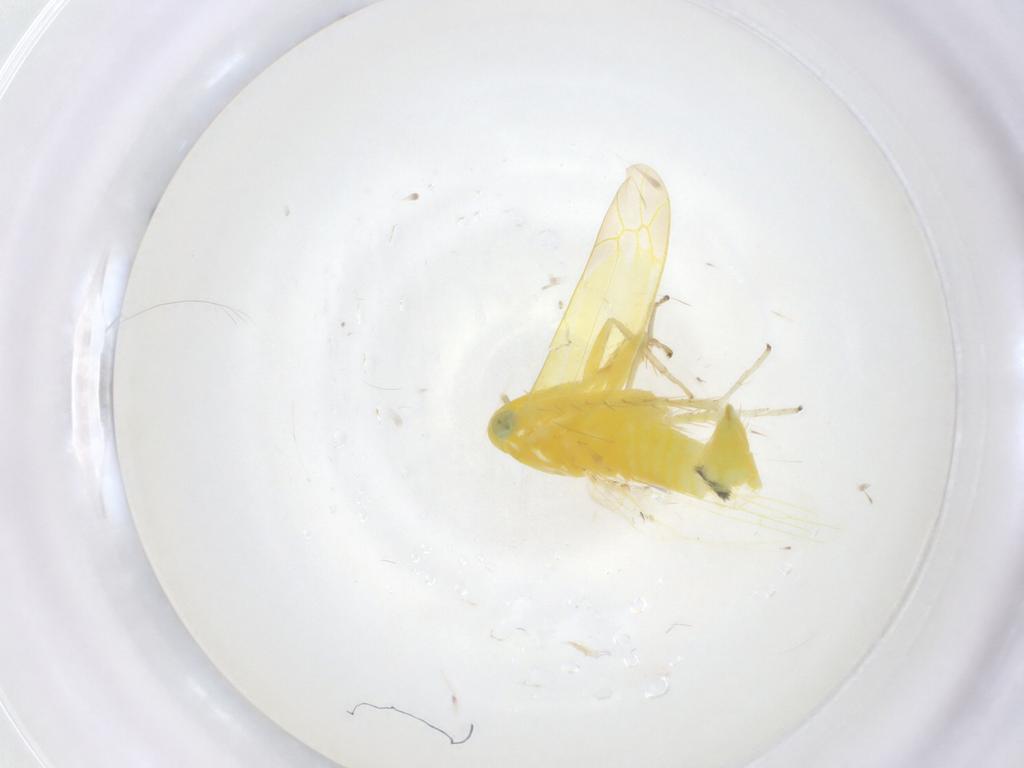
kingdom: Animalia
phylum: Arthropoda
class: Insecta
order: Hemiptera
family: Cicadellidae
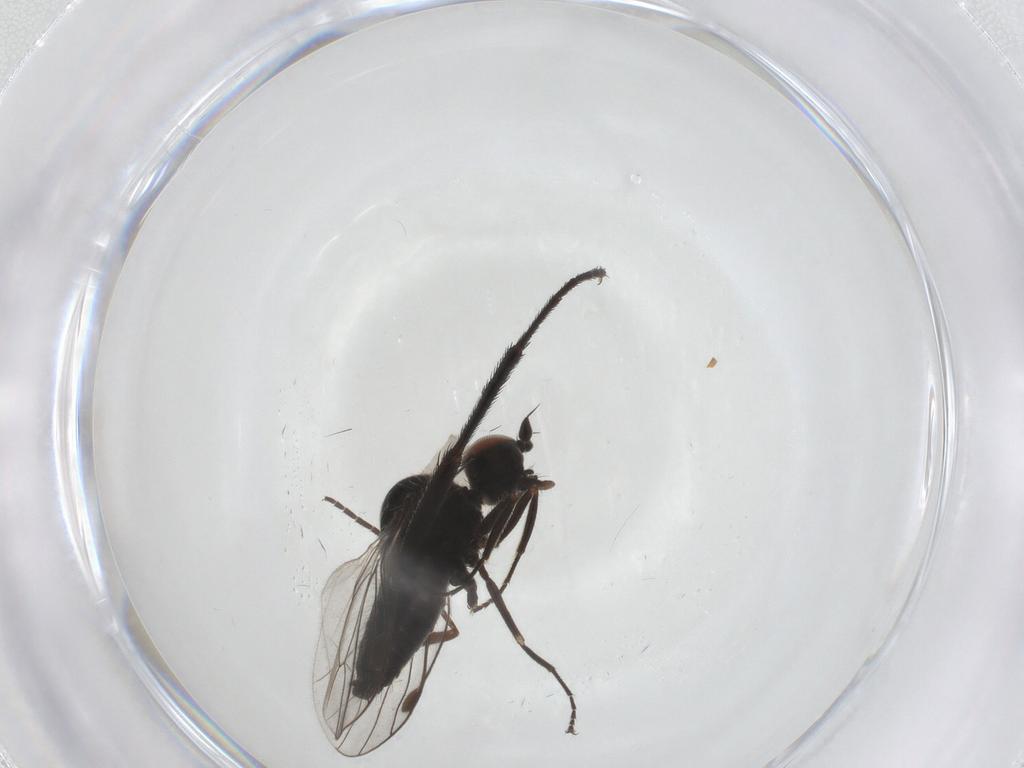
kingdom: Animalia
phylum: Arthropoda
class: Insecta
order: Diptera
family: Muscidae
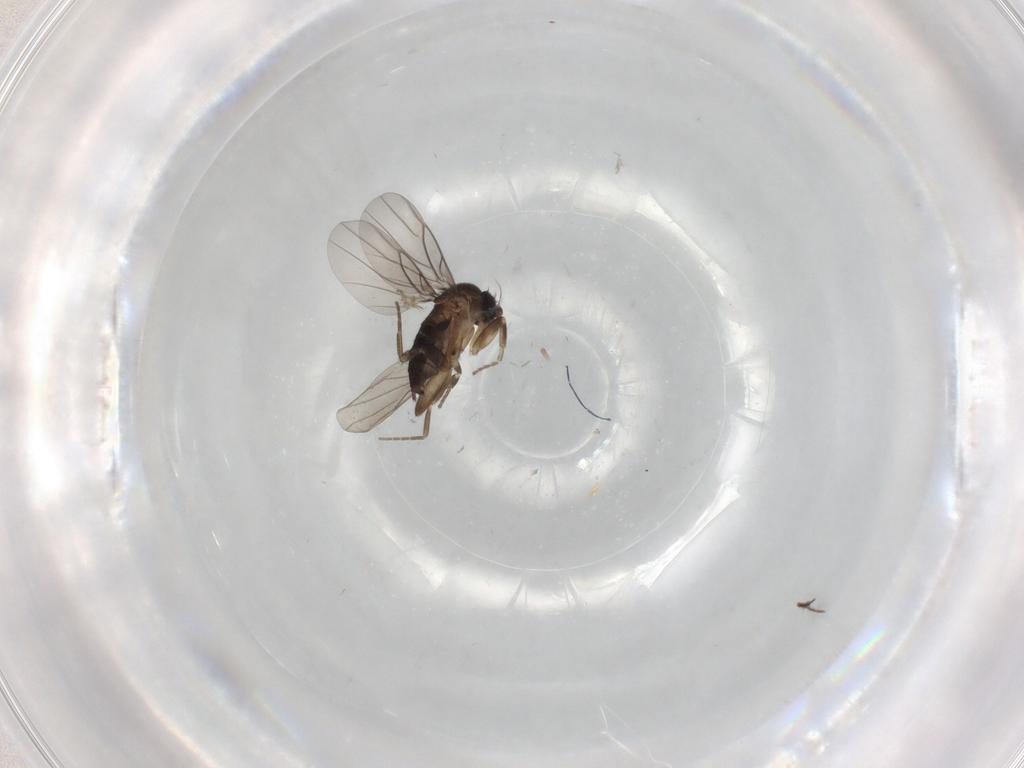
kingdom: Animalia
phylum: Arthropoda
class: Insecta
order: Diptera
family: Ceratopogonidae
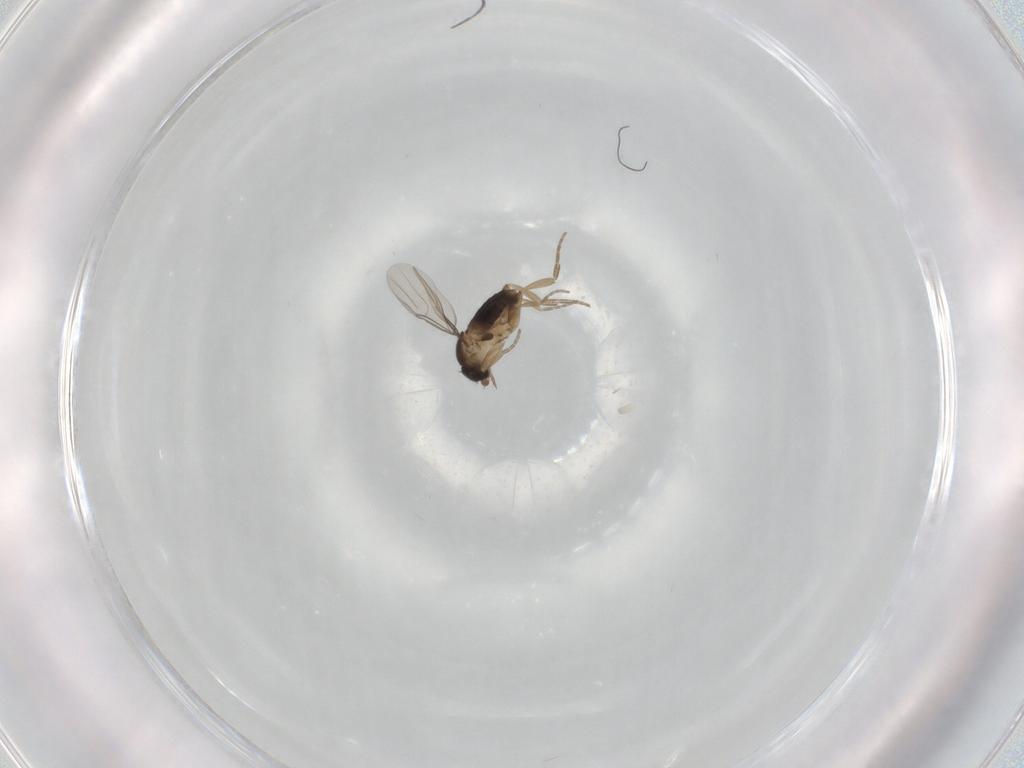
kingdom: Animalia
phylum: Arthropoda
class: Insecta
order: Diptera
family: Phoridae
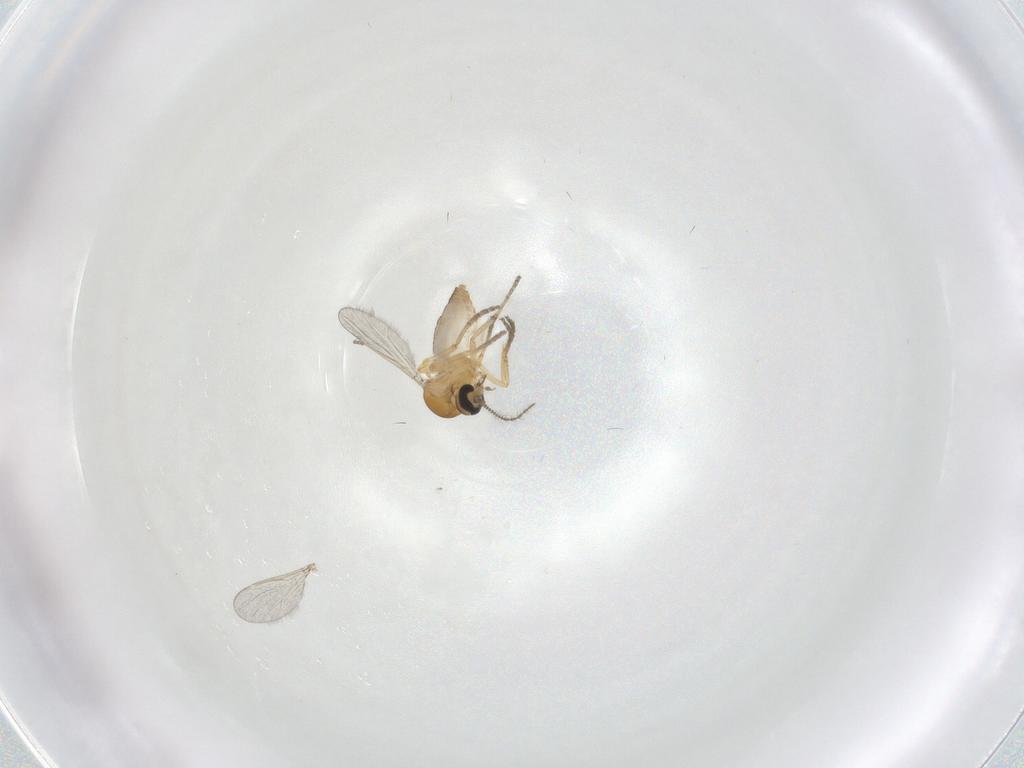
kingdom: Animalia
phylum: Arthropoda
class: Insecta
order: Diptera
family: Ceratopogonidae
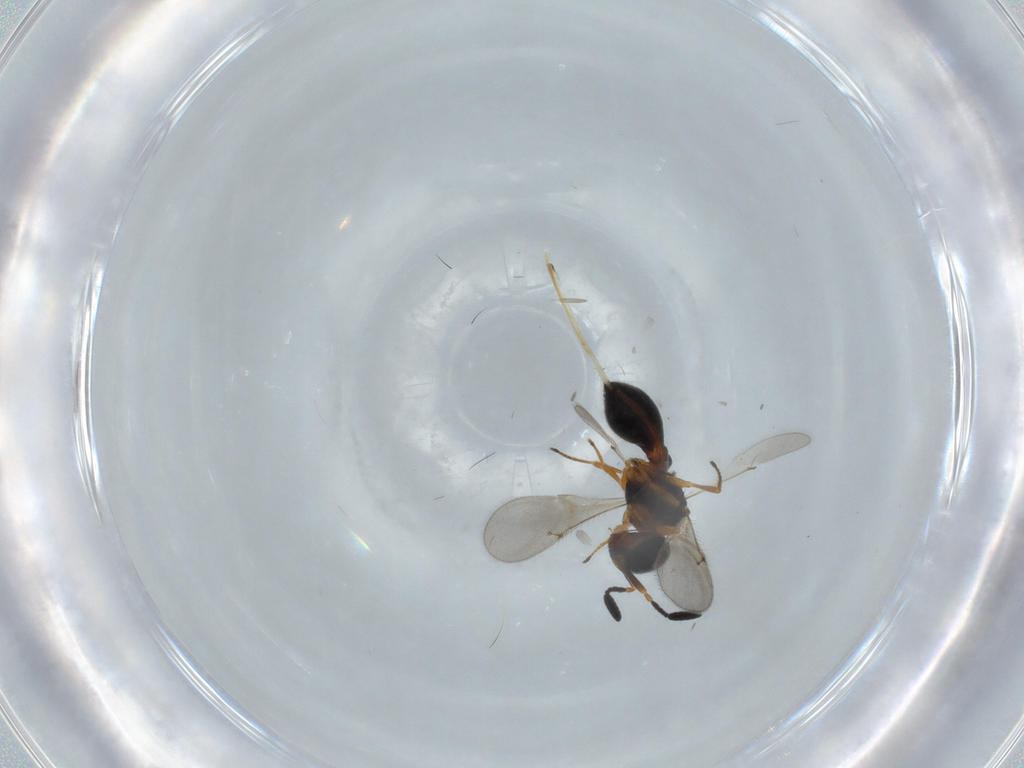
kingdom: Animalia
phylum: Arthropoda
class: Insecta
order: Hymenoptera
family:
============
> _DEINE AUFGABE_: Schreib die ganze Auflistung oben Zeile für Zeile unverändert ab. Die Bilder lässt du dabei weg.

> _VOLLSTÄNDIGE ANTWORT_:
kingdom: Animalia
phylum: Arthropoda
class: Insecta
order: Hemiptera
family: Cicadellidae
kingdom: Animalia
phylum: Arthropoda
class: Insecta
order: Diptera
family: Muscidae
kingdom: Animalia
phylum: Arthropoda
class: Insecta
order: Diptera
family: Ceratopogonidae
kingdom: Animalia
phylum: Arthropoda
class: Insecta
order: Diptera
family: Phoridae
kingdom: Animalia
phylum: Arthropoda
class: Insecta
order: Diptera
family: Ceratopogonidae
kingdom: Animalia
phylum: Arthropoda
class: Insecta
order: Hymenoptera
family:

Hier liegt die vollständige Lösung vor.